ACTIVITY: Give every line from the entries that contains "None".

[SUPPLIED RECORDS — start]

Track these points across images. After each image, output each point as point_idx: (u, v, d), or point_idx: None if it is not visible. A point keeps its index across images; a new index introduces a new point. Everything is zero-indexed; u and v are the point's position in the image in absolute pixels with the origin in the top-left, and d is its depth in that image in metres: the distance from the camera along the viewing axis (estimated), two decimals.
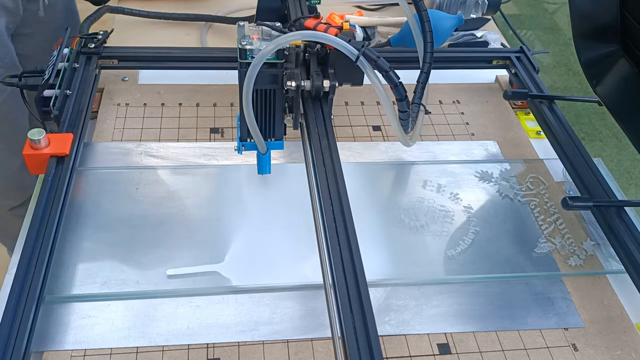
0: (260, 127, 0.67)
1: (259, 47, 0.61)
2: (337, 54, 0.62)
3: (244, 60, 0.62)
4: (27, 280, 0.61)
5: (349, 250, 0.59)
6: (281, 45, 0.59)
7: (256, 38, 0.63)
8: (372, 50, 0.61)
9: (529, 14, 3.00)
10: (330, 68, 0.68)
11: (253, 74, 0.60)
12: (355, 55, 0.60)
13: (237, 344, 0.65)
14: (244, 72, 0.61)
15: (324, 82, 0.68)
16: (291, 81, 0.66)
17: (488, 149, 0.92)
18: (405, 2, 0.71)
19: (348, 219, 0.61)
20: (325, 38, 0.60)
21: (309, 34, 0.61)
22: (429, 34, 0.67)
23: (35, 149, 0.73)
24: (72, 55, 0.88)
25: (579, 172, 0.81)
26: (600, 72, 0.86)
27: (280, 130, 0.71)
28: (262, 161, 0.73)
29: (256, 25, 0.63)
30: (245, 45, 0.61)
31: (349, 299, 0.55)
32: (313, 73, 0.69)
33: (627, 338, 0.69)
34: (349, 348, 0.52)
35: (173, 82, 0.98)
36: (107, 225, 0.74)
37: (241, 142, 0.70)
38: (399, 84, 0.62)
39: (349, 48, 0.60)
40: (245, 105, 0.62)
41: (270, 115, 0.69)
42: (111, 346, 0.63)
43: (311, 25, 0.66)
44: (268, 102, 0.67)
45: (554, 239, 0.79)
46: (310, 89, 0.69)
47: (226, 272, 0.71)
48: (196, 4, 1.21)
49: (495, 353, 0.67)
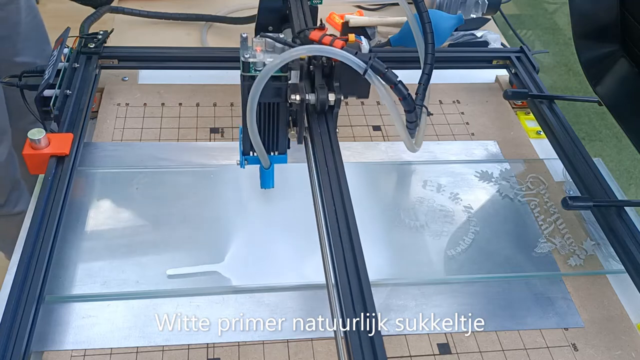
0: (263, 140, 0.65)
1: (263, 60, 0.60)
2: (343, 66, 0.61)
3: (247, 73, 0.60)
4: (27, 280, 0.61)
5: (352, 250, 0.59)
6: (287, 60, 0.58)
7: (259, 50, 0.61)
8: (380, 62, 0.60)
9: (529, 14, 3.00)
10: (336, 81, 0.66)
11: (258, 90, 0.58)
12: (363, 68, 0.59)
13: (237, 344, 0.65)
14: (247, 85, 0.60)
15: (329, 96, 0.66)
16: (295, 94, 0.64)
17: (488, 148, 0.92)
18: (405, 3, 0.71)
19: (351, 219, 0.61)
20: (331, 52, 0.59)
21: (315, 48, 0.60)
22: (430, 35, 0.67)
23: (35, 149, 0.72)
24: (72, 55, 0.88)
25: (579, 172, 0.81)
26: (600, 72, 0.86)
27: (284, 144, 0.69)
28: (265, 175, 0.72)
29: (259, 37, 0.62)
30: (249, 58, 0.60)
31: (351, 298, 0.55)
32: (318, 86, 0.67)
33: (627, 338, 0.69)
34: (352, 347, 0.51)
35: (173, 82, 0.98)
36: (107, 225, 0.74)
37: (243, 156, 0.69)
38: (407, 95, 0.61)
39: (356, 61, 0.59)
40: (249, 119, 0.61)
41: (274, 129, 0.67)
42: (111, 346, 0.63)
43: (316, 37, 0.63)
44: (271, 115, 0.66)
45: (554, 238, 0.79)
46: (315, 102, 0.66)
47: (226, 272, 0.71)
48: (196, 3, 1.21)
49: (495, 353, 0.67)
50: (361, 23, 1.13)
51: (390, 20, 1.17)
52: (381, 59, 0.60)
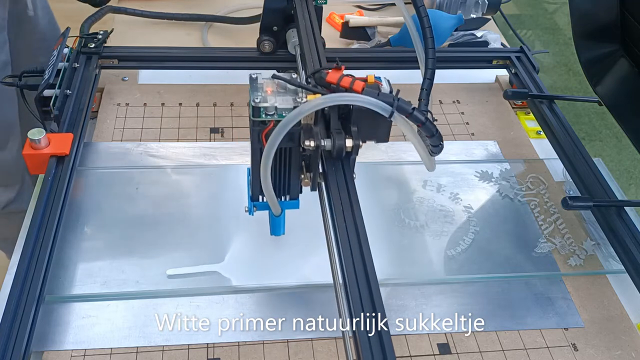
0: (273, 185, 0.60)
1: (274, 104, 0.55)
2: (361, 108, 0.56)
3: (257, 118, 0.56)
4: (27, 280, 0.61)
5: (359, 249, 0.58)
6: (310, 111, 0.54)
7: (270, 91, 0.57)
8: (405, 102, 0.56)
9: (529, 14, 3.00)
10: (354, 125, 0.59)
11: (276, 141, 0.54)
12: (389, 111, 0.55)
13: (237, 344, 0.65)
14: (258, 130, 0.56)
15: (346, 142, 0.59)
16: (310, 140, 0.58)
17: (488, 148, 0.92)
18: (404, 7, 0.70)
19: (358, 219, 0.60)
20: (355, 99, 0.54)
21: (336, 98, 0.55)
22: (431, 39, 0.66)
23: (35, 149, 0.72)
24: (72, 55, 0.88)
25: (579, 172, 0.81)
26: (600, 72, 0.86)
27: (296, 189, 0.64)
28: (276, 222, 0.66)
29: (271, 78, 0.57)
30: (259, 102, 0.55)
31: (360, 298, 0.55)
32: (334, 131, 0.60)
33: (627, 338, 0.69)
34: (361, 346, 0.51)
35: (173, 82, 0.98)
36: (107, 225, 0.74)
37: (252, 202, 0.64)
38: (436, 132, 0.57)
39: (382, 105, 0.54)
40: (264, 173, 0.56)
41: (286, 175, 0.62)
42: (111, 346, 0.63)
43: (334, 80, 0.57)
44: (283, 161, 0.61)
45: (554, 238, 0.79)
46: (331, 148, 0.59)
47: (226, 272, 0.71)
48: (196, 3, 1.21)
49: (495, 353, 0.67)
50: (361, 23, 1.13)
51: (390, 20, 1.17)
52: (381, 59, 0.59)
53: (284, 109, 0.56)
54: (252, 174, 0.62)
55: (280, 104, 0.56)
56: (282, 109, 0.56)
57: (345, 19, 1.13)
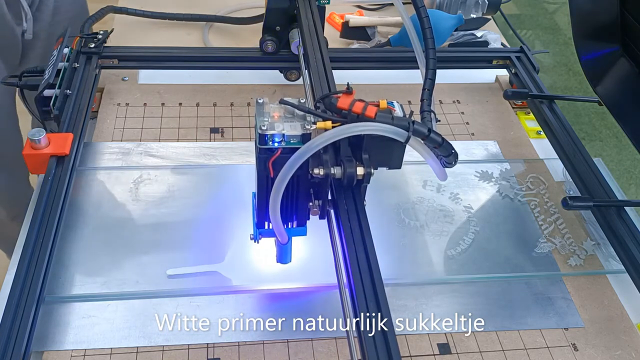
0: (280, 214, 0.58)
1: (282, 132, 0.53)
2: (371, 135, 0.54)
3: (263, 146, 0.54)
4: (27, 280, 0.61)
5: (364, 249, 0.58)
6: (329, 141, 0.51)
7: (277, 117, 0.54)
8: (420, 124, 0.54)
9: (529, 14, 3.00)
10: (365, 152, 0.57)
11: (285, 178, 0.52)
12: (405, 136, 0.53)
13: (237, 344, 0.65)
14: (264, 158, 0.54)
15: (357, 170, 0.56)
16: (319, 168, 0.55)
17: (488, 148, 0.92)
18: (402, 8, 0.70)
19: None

[SUPPLIED RECORDS — finish]

COMPLETED EXERCISE:
Track these points across images. After each image, output each point as point_idx: (u, v, d), or point_idx: None if it is not visible. A point keeps its index across images; a new index introduces a new point. Everything is zero-indexed; u and v are the point's position in the image in absolute pixels with the origin in the top-left, and d is its depth in that image in metres: the distance from the camera along the viewing axis (estimated), two decimals.
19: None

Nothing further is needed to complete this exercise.